Цель задания:
Выпишите из текста о Чехове без изменений всё, что идёт от слов «Между прочим, легенда» вниз до слов «свой нерядовой замысел.».

Между прочим, легенда об усредненной нормальности, пресной и скучноватой (влиявшая и на людей более крупных, чем Гиппиус: и Ахматова была к Чехову равнодушна, и Мандельштам позевывал над ним), мешает даже и тем, кто легенде не доверяет, увидеть эту гигантскую силу преображения — себя самого и своего искусства. Хотя опять-таки очень возможно, что помехам способствовал сам Антон Павлович, упорно дававший, как я сказал, ложный след. То сравнит себя с Мопассаном, заявив, что никаких-де особых открытий в словесности нет, просто во Франции Мопассан, а в России — он стали писать короткие рассказы. Tо назовет драму, «Чайка» комедией, сбивая постановщиков с толку, — а в этой комедии шутит Лишь хам Шамраев, и шутит плоско.
— (Хотя о комедийности той же «Чайки» разговор уж слишком особый.)
Правда, иной раз, напротив, возьмет да и приоткроет свой нерядовой замысел.
«Послушайте, не Вишневый, а Вишнёвый сад», — не сдержавши счастливого смеха, объявит он Станиславскому об уточнении названия новой пьесы. И: «Я понял тонкость, — вспомнит потом Константин Сергеевич — «Вишневый сад» — это деловой, коммерческий сад, приносящий доход. Такой сад нужен и теперь. Но «Вишнёвый сад» дохода не приносит, он хранит в себе и в своей цветущей белизне поэзию барской жизни. Такой сад растет и цветет для прихоти, для глаз избалованных эстетов».

Раздел данных:
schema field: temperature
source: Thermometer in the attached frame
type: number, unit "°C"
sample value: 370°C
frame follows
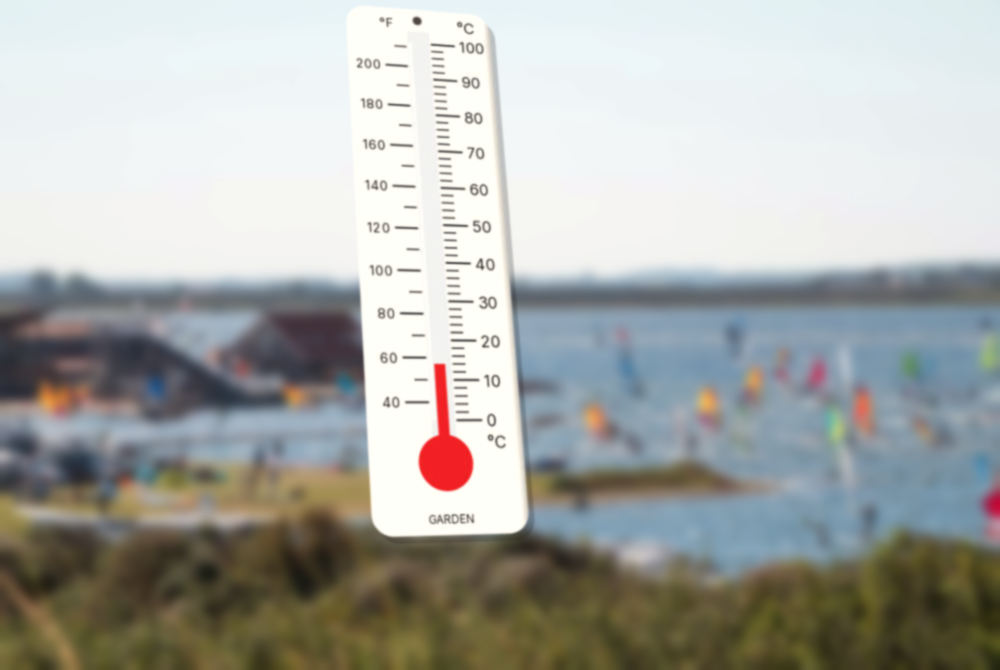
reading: 14°C
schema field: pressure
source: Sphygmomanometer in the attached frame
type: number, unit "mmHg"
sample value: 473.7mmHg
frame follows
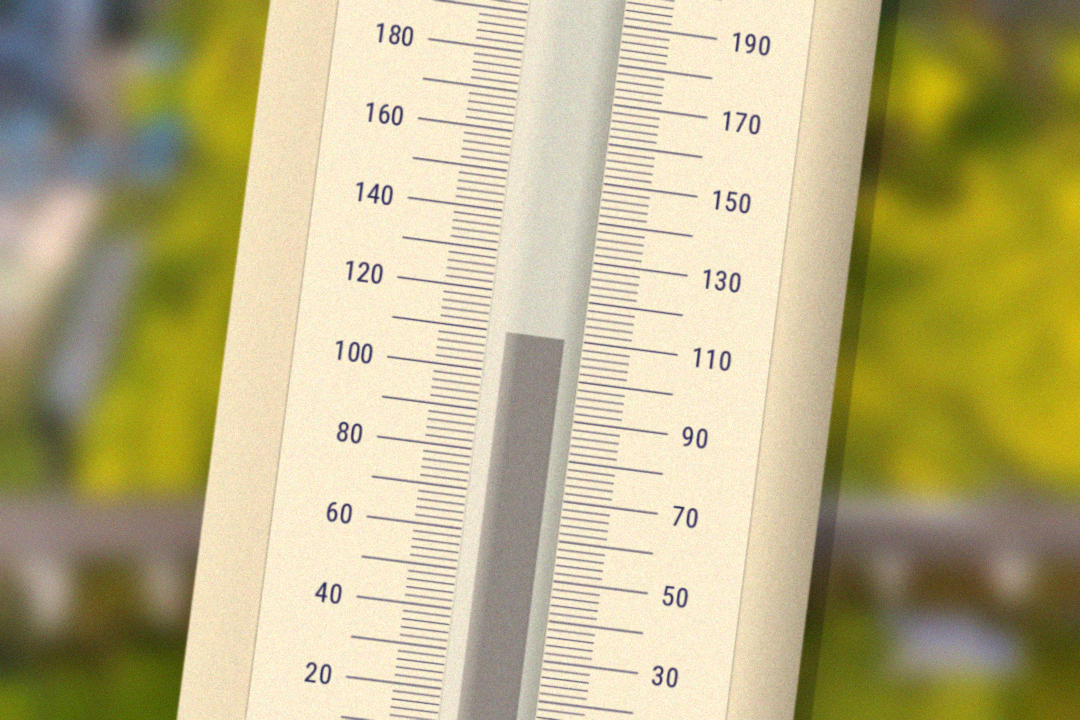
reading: 110mmHg
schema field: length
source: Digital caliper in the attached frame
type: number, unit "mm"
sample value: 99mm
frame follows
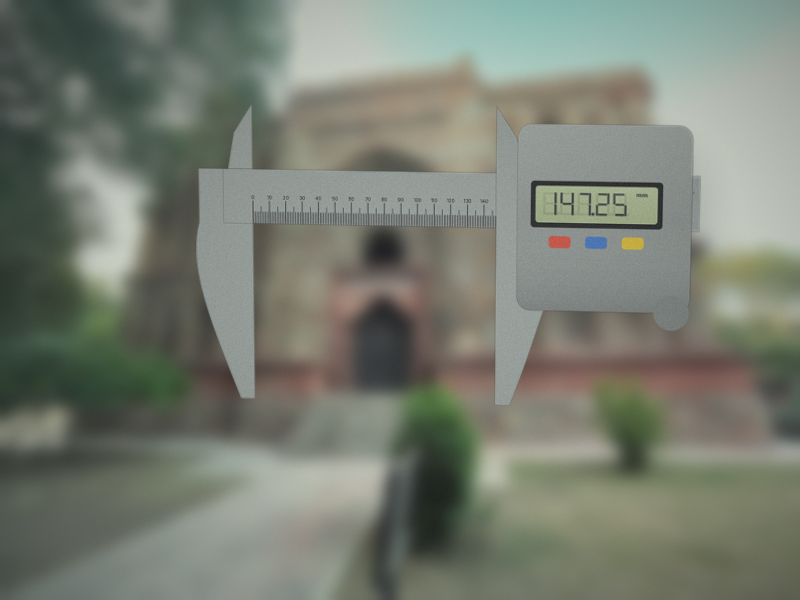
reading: 147.25mm
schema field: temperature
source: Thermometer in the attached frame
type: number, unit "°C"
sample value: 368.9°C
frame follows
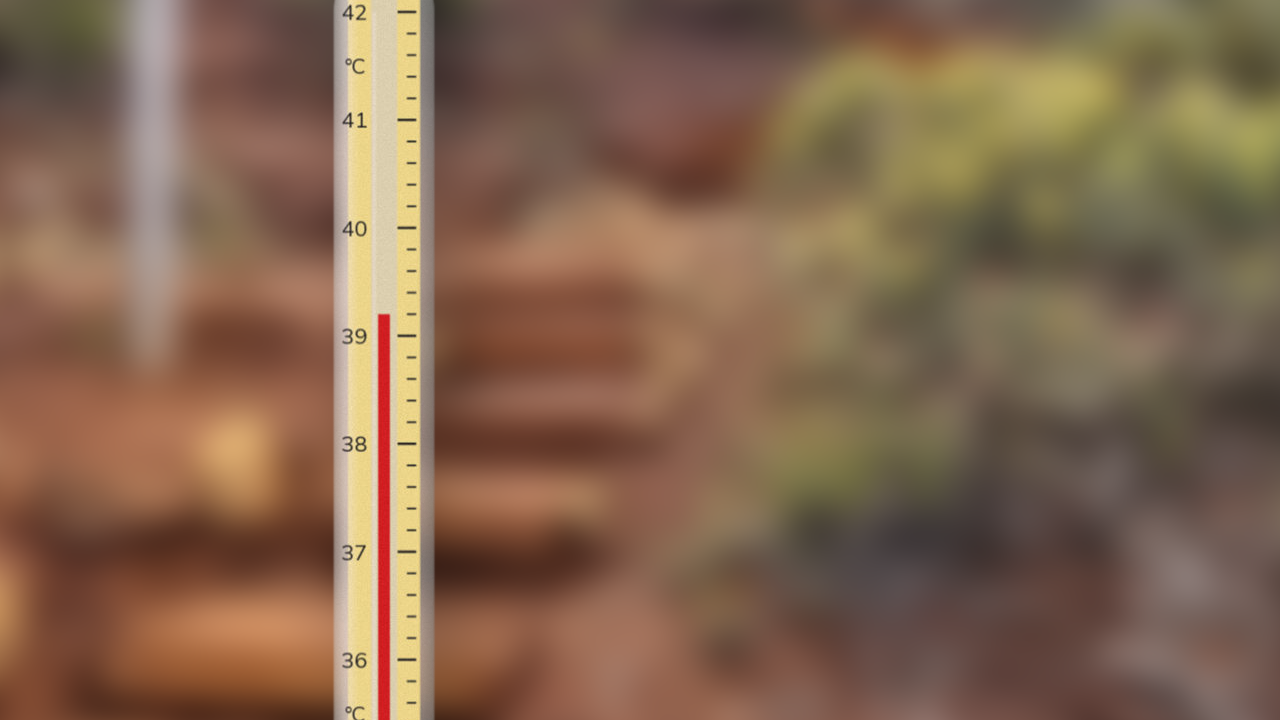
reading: 39.2°C
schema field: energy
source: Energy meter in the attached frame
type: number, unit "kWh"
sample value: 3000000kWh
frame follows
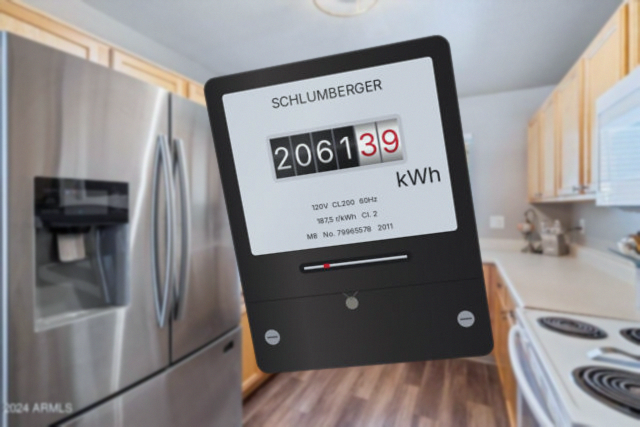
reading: 2061.39kWh
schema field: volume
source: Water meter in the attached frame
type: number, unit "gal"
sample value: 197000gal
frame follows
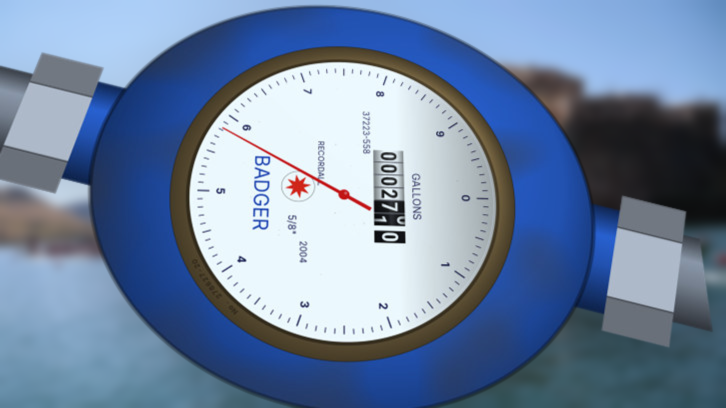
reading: 2705.8gal
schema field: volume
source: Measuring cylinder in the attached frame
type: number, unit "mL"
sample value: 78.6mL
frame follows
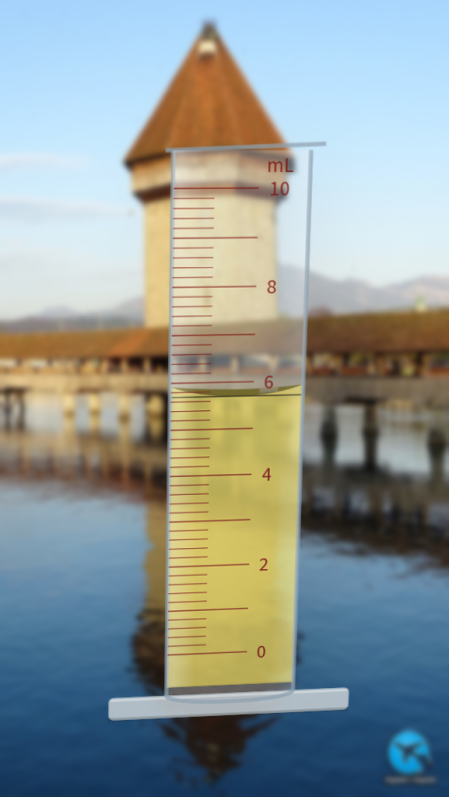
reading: 5.7mL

Место для ответа:
Между прочим, легенда об усредненной нормальности, пресной и скучноватой (влиявшая и на людей более крупных, чем Гиппиус: и Ахматова была к Чехову равнодушна, и Мандельштам позевывал над ним), мешает даже и тем, кто легенде не доверяет, увидеть эту гигантскую силу преображения — себя самого и своего искусства. Хотя опять-таки очень возможно, что помехам способствовал сам Антон Павлович, упорно дававший, как я сказал, ложный след. То сравнит себя с Мопассаном, заявив, что никаких-де особых открытий в словесности нет, просто во Франции Мопассан, а в России — он стали писать короткие рассказы. Tо назовет драму, «Чайка» комедией, сбивая постановщиков с толку, — а в этой комедии шутит Лишь хам Шамраев, и шутит плоско.
— (Хотя о комедийности той же «Чайки» разговор уж слишком особый.)
Правда, иной раз, напротив, возьмет да и приоткроет свой нерядовой замысел.